Overcoming the Gaze of the Left

On the Signal Chat Affair

The Left wants you to think that the Trump administration is failing. The first nine weeks of Donald Trump’s second presidency have been a non-stop MAGA blitzkrieg against a parasitic global oligarchy that has wormed its way into the halls of American political power over the past half century. President Trump has signed almost a hundred executive orders already, ICE has ramped up its deportations, border crossings have plummeted, DOGE has been exposing rampant waste and abuse by inside grifters, and the Democratic lawfare machine has been targeted for extinction.

The long-established regime, or “the swamp” as it is called, has seemed stunned and paralyzed. Few thought Republicans were capable of wielding political power so effectively and ruthlessly. Yet, finally, the opposition has gathered its forces and struck back. Or at least it tried to.

Last week, the feckless Jeffrey Goldberg of The Atlantic, published an over-dramatized and incendiary puff piece revealing the reporter’s inside knowledge of a top-level Signal chat among administration officials and their decision and timing of the U.S. bombing of the Houthis. Goldberg breathlessly relates the way he was suddenly and mysteriously added to the chat, believing that it might be a set-up to trap mainstream media. But then high-profile figures like J.D. Vance, Pete Hegseth, Michael Waltz, and Stephen Miller began an earnest discussion about the wisdom of bombing the Houthis over their terrorist harassment of U.S. and European shipping in the Red Sea and Gulf of Aden. Along the way, Goldberg learned through the chat of the administration’s decision to proceed with the attack and the timing and location of the targeted strikes.

[Data items]

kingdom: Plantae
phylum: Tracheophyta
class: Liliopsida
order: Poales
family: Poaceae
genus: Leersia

CHALLENGE: Please pick up the article on the Signal chat affair after its final sentence and keep it going.

TASK RESPONSE:
The Power of the Gaze

Goldberg wants us to know that all this is very concerning. According to him, protocols have been broken by these Trump officials in discussing “classified” information in a group chat on a public platform. The Espionage Act and federal records laws might have been broken. Classified information was being carelessly shared with “shocking recklessness.” This is a breach of the highest order and demonstrates that the Trump administration is either incompetent or malicious.

All of this is a fabricated crisis by Goldberg. The very fact that the best he and his cronies could do was to expose a routine chat among Trump officials reveals not their incompetence or lawlessness, but the desperation of the entrenched regime. For decades the Left has employed the military-surveillance state to spy on, harass, and silence dissident Americans; they have bludgeoned the public with a Pravda-like mainstream media; they have fully hollowed out Hollywood and the entertainment business, forcefully injecting their ideology into every show that is streamed into millions of American homes; and they have long perfected the weaponization of the judiciary to prosecute political opponents while yet being ostensibly protected by the “rule of law.” Despite these overwhelming advantages, however, the Left’s grasp on American politics and culture is waning. What the Left still has—or thinks they have—is a censorious and disapproving gaze. The only reason any supporter of Trump would be worried about this incident is that they have become accustomed to living under the gaze of the Left.

In America, the Left has been in control of public opinion and fashion for a long time—my entire life, virtually (since the mid-80s and early 90s). They have publicly declared what is good and what is evil, what behaviors are acceptable in polite society, which ones are not, what thoughts, ideas, and speech are permissible and laudable, and those opinions that are anti-racist, anti-democratic, and contravene the sprawling dictates of social justice. The Left’s gaze is a form of soft power that has been extremely effective at not only shaping the beliefs, behaviors, and expectations of ordinary Americans but also in punishing those who break ranks without having to resort to traditional institutions of civil controls, like the police and judicial system. Name-calling, doxing, cancellations, being fired from one’s job, and the threat of a tarnished (if not destroyed) reputation have been sufficient to create a pliant and passive population.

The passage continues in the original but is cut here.